I heard this quote at the recent Redgate Summit: "If I drop my laptop in water, I can get everything back." The context of the quote is that all your work, your IP, your code, etc. is saved in some common or duplicate location. Everything essentially has a backup.
I learned the lesson early in my career that keeping one copy around of things was bad. On an old Apple II, I formatted the wrong disk numerous times, necessitating me recreating homework multiple times on a very tight schedule. Over the years, I often made sure I had some backup service, but things really changed for me about ten years ago.
I had a laptop die on me while on the road. I had copies of things in different places, and a backup service, but I had to buy a new machine and get things set up quickly. It was a pain, but I started to adopt the DevOps idea of improving my system and learning what worked. Today's cloud services, as well as package managers (Chocolatey) helped me. A few years ago my laptop blue screened and I had to reformat the drive and rebuild everything for a presentation the next day.
It took my about 3 hours, thanks to code, documents, and more stored and available in different services.

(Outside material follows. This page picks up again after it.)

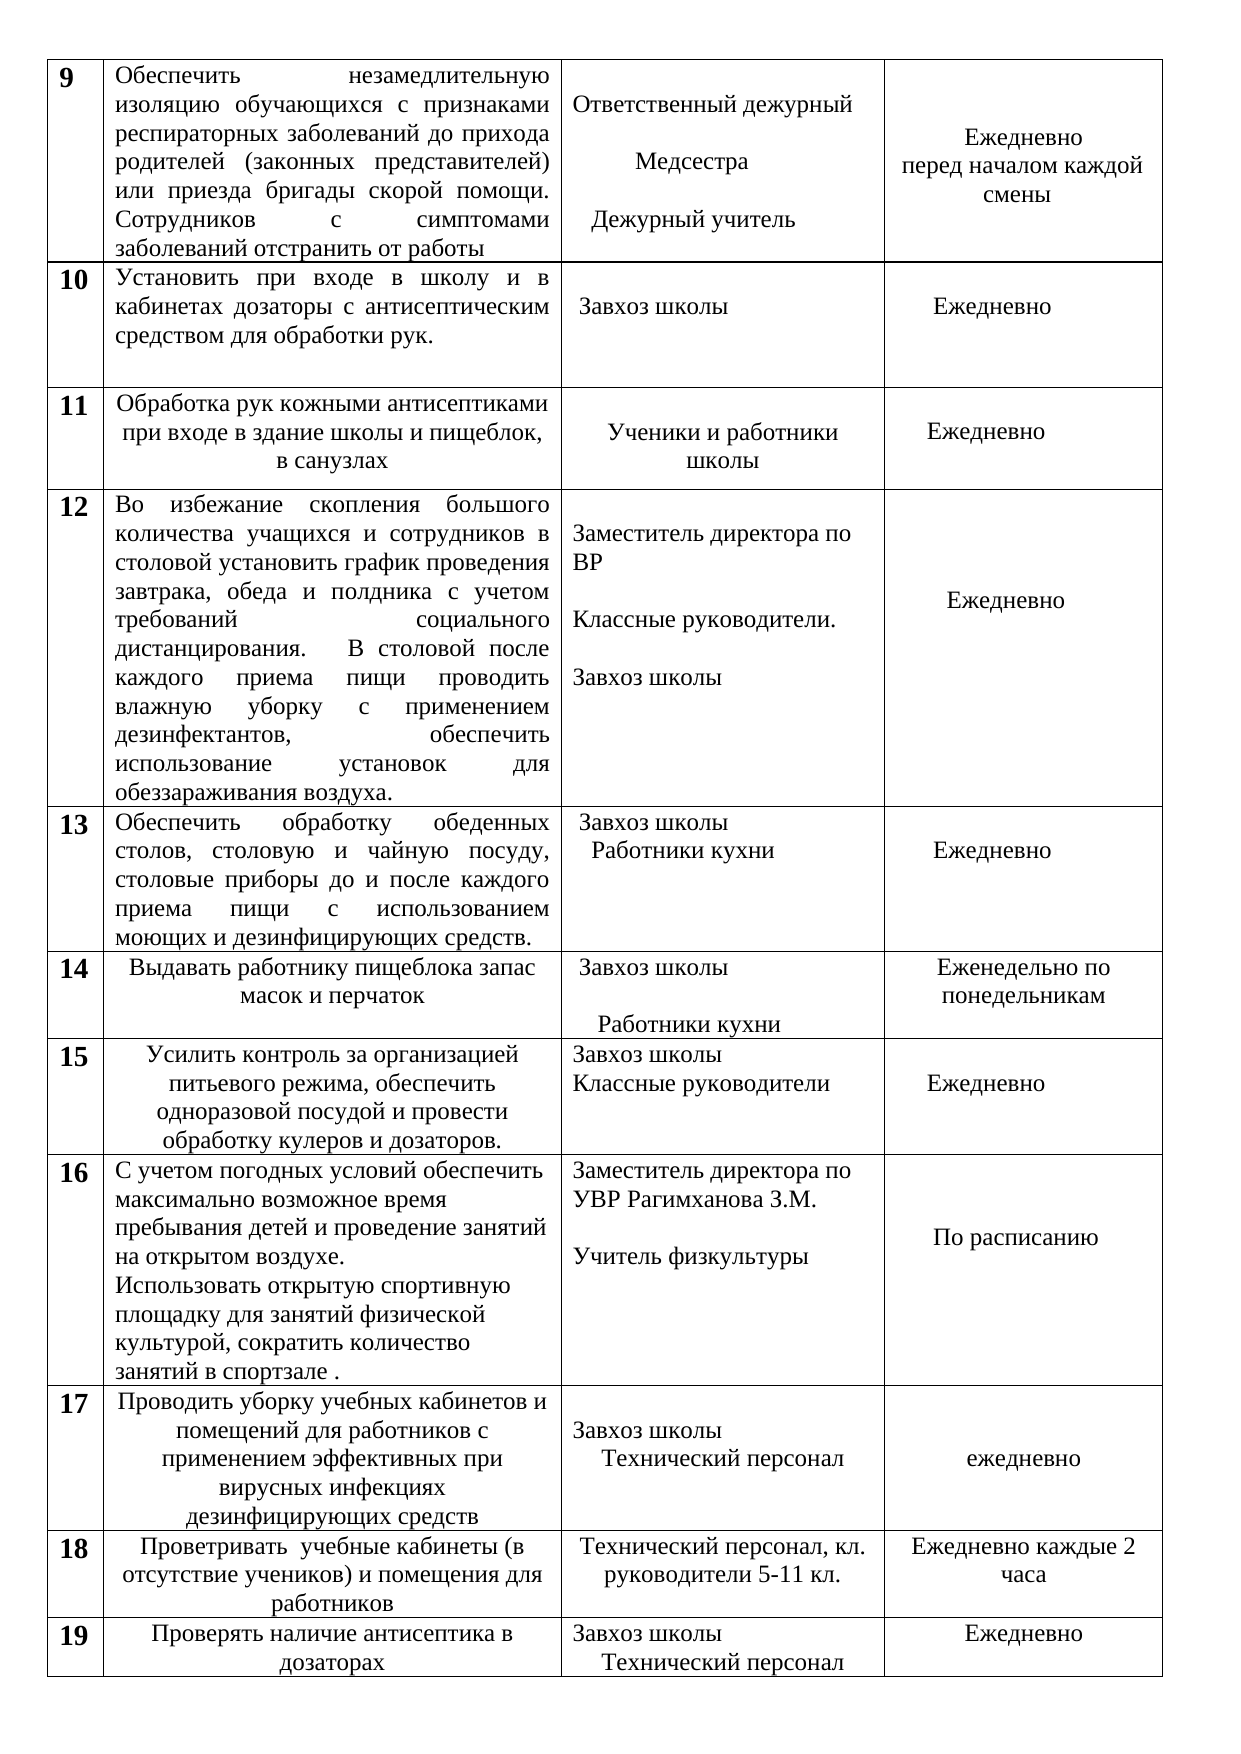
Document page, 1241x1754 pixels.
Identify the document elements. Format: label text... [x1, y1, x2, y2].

These days, I think I was up and running on a new laptop in tens of minutes, and had most of my bits available in Explorer or inside an application in a little over an hour.
These are great habits to ensure I can continue to work, and good for home where I don't want to lose photos or other digital assets. These are also good ideas for shared work inside an organization, whether on workstations or servers. Don't operate without a way to rebuild systems, including configuration and data, if something fails. Cultivate cattle, not pets, as the DevOps people say.